Why Excel destroys your CSV data when you open it directly

When you double-click a CSV in Windows, Excel opens it with "General" formatting — which means Excel guesses what type each cell is. A barcode like `0049000028903` becomes `49000028903` (leading zero gone). A date in your system's locale format might get shuffled. A product SKU like `1E10` gets interpreted as scientific notation. A phone number `+1 (555) 000-1234` or a currency code like `EUR` might trigger auto-correction. Excel is trying to help and failing badly.

Step 2

This converter writes cells as the right type from the start

Instead of letting Excel guess, this tool explicitly sets the cell type for every value before writing the .xlsx file. Columns that look like they contain identifiers (barcodes, SKUs, phone numbers, postal codes) are written as text, preserving their exact string value. Columns that are genuinely numeric are written as numbers. Dates in ISO format are written as Excel date values with a format that displays correctly.

Step 3

Unicode and special characters survive

A CSV encoded as UTF-8 opened directly in Excel will often show mojibake — garbled characters where accented letters, Chinese characters, or emoji used to be. The .xlsx format is always UTF-8/Unicode internally, so characters like é, ñ, €, or 日本語 come through intact.

Example

Product inventory export with barcodes and dates

Input
sku,product_name,barcode,price,stock,expiry_date
A001,Organic Almonds 500g,0049000028903,12.99,240,2026-09-01
A002,Trail Mix 250g,0049000028904,8.49,580,2026-06-15
B001,Protein Bar (Chocolate),5000159484695,3.29,1200,2025-12-31
Output
Excel .xlsx with:
• sku       → text  (preserves leading "A"/"B" prefix)
• barcode   → text  (preserves leading zeros: 0049000028903)
• price     → number (right-aligned, usable in SUM/AVERAGE)
• stock     → number
• expiry_date → date (formatted as DD/MM/YYYY, sortable by date)

If you opened this CSV directly in Excel, the barcode column would lose its leading zeros immediately. Saving as .xlsx via this converter writes the barcode as a text cell, so 0049000028903 stays 0049000028903.

Edge cases, handled

Leading zeros

Columns where most values start with zeros (barcodes, ZIP codes, account numbers) are automatically written as text cells in Excel. No more 00123 becoming 123.

Large numbers

Excel silently rounds numbers larger than 15 significant digits. If your CSV contains 18-digit IDs or account numbers, they're written as text to prevent data loss — a warning appears in the output.

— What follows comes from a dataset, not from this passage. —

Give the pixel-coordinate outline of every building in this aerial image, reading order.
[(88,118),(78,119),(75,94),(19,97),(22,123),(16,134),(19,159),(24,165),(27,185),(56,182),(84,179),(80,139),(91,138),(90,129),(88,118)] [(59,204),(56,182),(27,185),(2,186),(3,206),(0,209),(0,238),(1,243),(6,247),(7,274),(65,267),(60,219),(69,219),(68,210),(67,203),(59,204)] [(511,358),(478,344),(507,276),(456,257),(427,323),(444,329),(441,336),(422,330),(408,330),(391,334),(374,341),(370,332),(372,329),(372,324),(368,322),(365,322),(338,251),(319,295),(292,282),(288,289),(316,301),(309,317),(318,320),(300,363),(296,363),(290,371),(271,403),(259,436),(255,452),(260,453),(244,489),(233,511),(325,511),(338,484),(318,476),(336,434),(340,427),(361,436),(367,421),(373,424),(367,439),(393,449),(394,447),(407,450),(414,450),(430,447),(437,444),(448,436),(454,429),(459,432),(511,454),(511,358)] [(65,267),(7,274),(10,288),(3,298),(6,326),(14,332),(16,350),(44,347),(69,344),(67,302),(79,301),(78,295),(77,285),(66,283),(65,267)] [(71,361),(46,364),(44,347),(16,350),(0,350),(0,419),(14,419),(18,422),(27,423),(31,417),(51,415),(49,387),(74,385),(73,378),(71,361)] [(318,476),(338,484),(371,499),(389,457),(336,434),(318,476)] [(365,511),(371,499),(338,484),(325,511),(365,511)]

Semicolon/tab delimited files

The delimiter is auto-detected. European CSV exports that use semicolons instead of commas (because of locale-specific decimal separators) are handled correctly without any configuration.

Frequently asked questions

Why does Excel change my dates when I open a CSV?

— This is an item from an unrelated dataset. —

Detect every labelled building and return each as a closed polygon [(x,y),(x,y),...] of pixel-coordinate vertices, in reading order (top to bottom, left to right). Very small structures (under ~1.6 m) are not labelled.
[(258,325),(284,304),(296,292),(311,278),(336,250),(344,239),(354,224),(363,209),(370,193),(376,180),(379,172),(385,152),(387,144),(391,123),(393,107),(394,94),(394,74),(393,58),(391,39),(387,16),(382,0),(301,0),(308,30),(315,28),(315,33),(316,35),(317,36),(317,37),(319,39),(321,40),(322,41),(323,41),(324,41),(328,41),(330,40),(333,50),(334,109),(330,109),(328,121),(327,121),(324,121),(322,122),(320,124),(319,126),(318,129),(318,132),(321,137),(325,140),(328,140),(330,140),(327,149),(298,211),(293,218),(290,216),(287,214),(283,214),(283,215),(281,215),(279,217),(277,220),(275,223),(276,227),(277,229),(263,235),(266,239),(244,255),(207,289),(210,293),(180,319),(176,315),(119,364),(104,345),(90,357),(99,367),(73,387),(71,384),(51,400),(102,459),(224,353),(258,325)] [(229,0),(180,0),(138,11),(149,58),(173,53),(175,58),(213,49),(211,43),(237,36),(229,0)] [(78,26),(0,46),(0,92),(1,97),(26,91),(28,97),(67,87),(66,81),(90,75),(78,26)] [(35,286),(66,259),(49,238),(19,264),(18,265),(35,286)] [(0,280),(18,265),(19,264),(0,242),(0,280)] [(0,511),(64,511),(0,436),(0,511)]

Excel applies your operating system's regional date format to anything that looks like a date. If your CSV has 2024-01-15 (ISO format) and your system is set to US locale, Excel might display it as 1/15/2024 or even misparse it entirely. By converting to .xlsx first, you control exactly how the date is stored and formatted — it won't change based on which computer opens the file.

My CSV has a column of ZIP codes that are losing their leading zeros. How does this fix that?

The converter detects columns where values consistently start with zero (or have a fixed length that suggests they're identifiers rather than numbers) and writes them as text cells in the .xlsx file. This is equivalent to pre-formatting the column as 'Text' in Excel before pasting — which is the only reliable way to preserve leading zeros.

My CSV uses semicolons because I exported from a European system. Will this work?

Yes. The delimiter is auto-detected. Semicolons, tabs, and pipes are all recognized automatically. If detection fails for an unusual delimiter, you can set it manually in the options.

Can I set the sheet name in the Excel file?

Yes. The default sheet name is "Sheet1". Change it in the options before downloading.

What's the maximum file size I can convert?

There's no server-side limit — the conversion runs in your browser. The practical limit is your browser's RAM. A 100 MB CSV file typically processes in a few seconds on a modern machine. Excel itself has a 1,048,576 row limit; if your CSV exceeds that, only the first million rows are included.